We see how Travis' attempts to find love go horribly wrong, and we see how he reacts to that rejection and to his inability to navigate his environment emotionally. The "thrilling" stuff (which is really more like "chilling stuff") comes when we think Travis is going to go full-villain and shoot Palantine, and when he kills Sport and a couple of gangsters. We're left in a state of suspense when the movie ends, since we don't know whether he'll recover psychologically or not.
The movie's also a bit of a film noir, since it deals with crime in a dark, gritty urban environment… although there are no Maltese Falcon-style jaded detectives or moody femme fatales. As Travis drives around New York, and deals with criminals like Sport or with crazy people like the sick passenger who wants to kill his wife, he risks becoming more criminal and crazy himself. The city eats at his soul. There's lots of literal darkness in this movie, too: lots of shadows.
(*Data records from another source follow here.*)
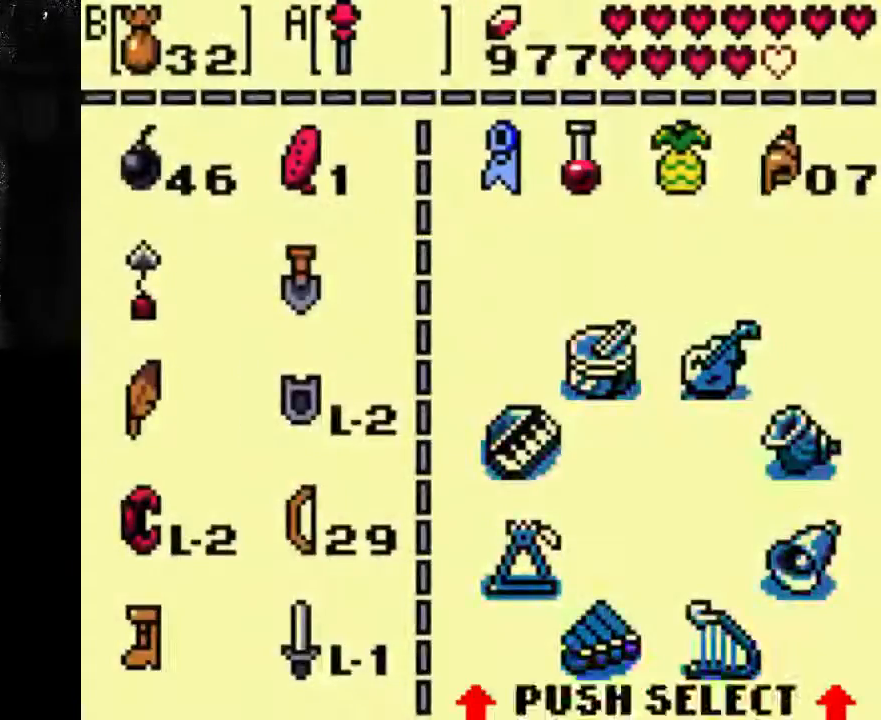
{"dt_ms": 500, "buttons": [], "left_stick": "center", "right_stick": "center", "events": [[100, "DPAD_RIGHT", "down"], [167, "DPAD_RIGHT", "up"]]}
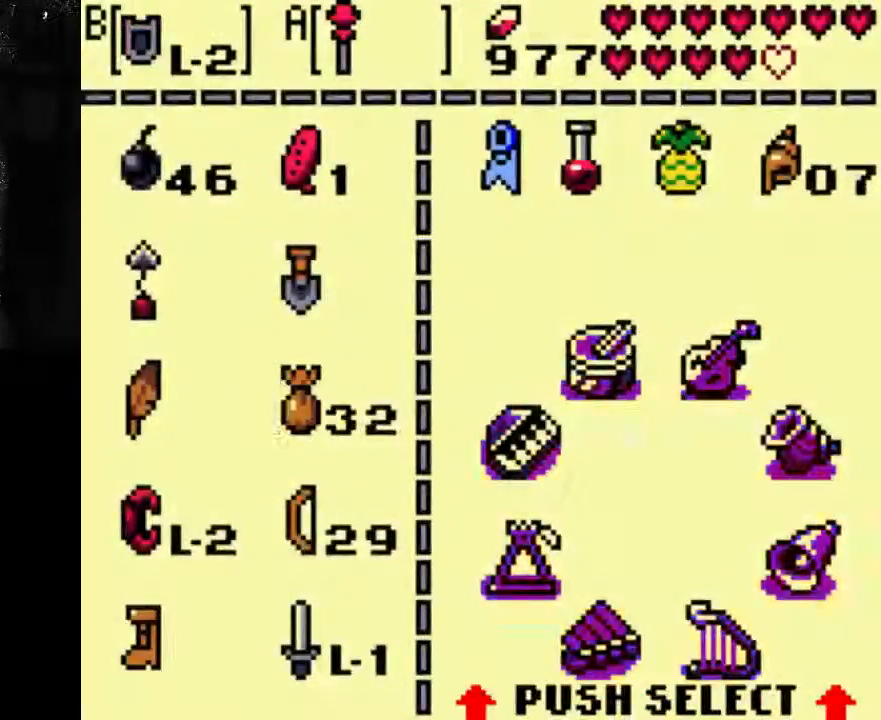
{"dt_ms": 500, "buttons": ["DPAD_RIGHT"], "left_stick": "center", "right_stick": "center", "events": [[267, "DPAD_RIGHT", "down"]]}
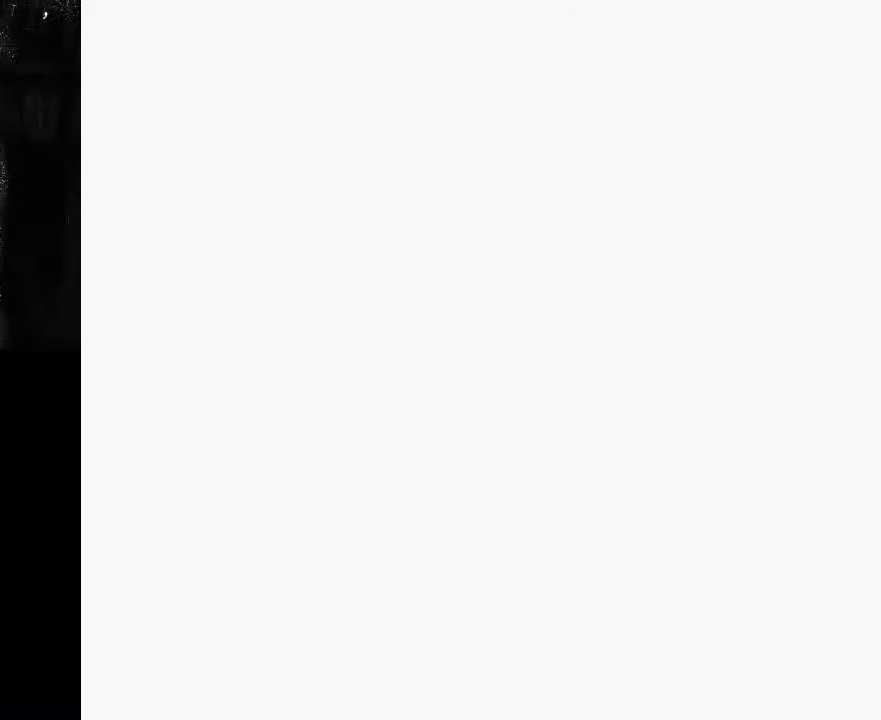
{"dt_ms": 500, "buttons": ["DPAD_RIGHT"], "left_stick": "center", "right_stick": "center", "events": []}
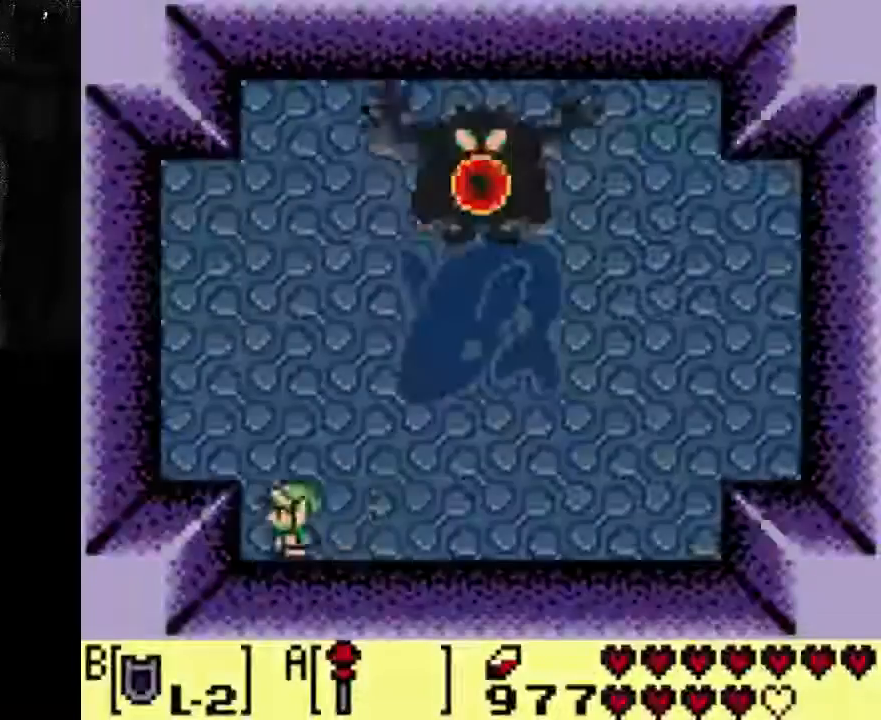
{"dt_ms": 500, "buttons": ["DPAD_RIGHT"], "left_stick": "center", "right_stick": "center", "events": []}
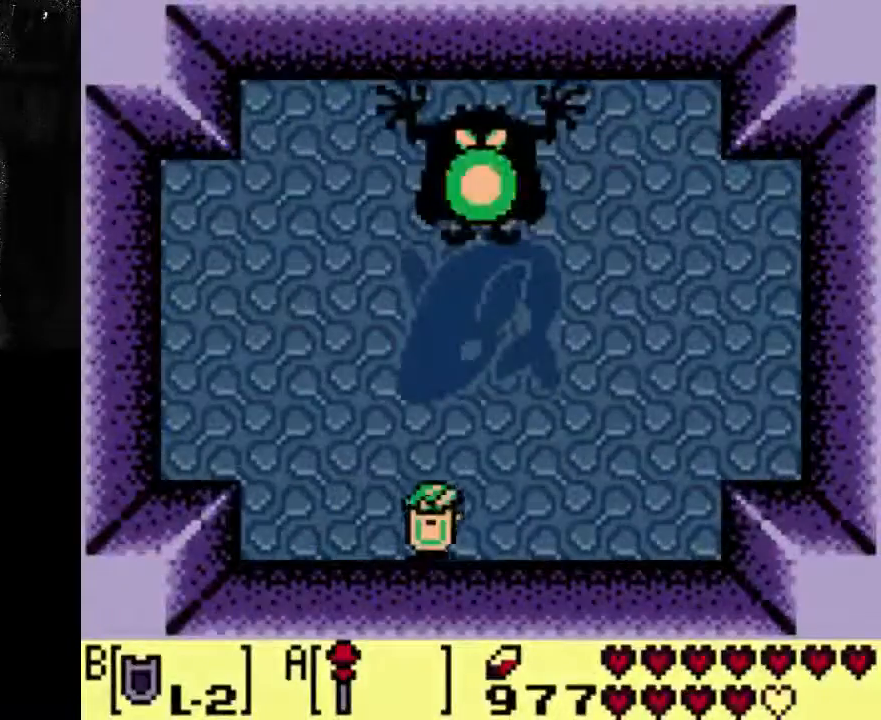
{"dt_ms": 500, "buttons": ["A"], "left_stick": "center", "right_stick": "center"}
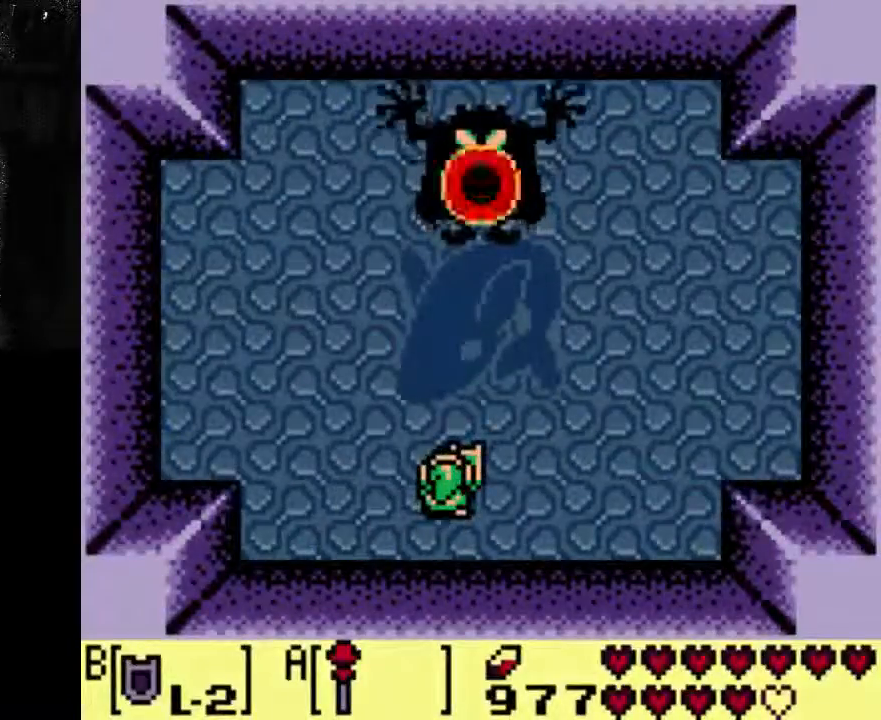
{"dt_ms": 500, "buttons": ["A"], "left_stick": "center", "right_stick": "center", "events": []}
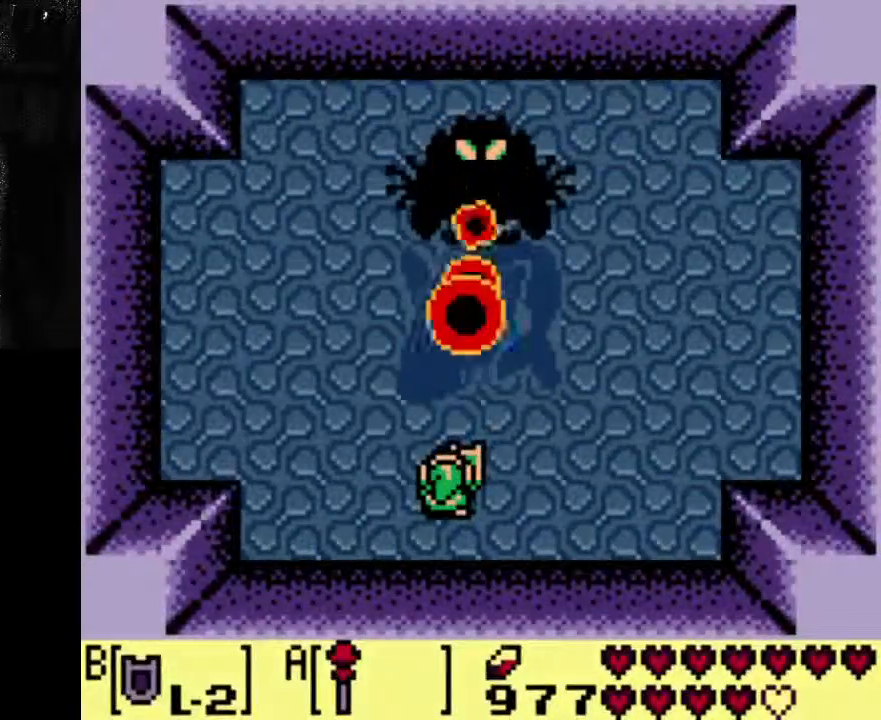
{"dt_ms": 500, "buttons": ["A"], "left_stick": "center", "right_stick": "center", "events": []}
Finally, Taxi Driver's a slice-of-life movie, capturing some of the genuine reality of New York City in the 1970's. For a lot of people, the Big Apple simply was not a nice place. Crime was ballooning, it was economically downtrodden—if you weren't safely ensconced at the top of a skyscraper, you were scraping along, running the risk of encountering violence.
Taxi drivers, in particular, were frequently at risk, since their whole job involves picking up strangers. (This is reflected in the scene where Travis tells the other drivers how he heard another driver just got "cut up" by a madman.) Other movies from the time period, like the classic Midnight Cowboy, deal with the same New York underworld in an effective and moving way—in Midnight Cowboy's case, by telling the story of a guy attempting to be a gigolo rather than a taxi driver.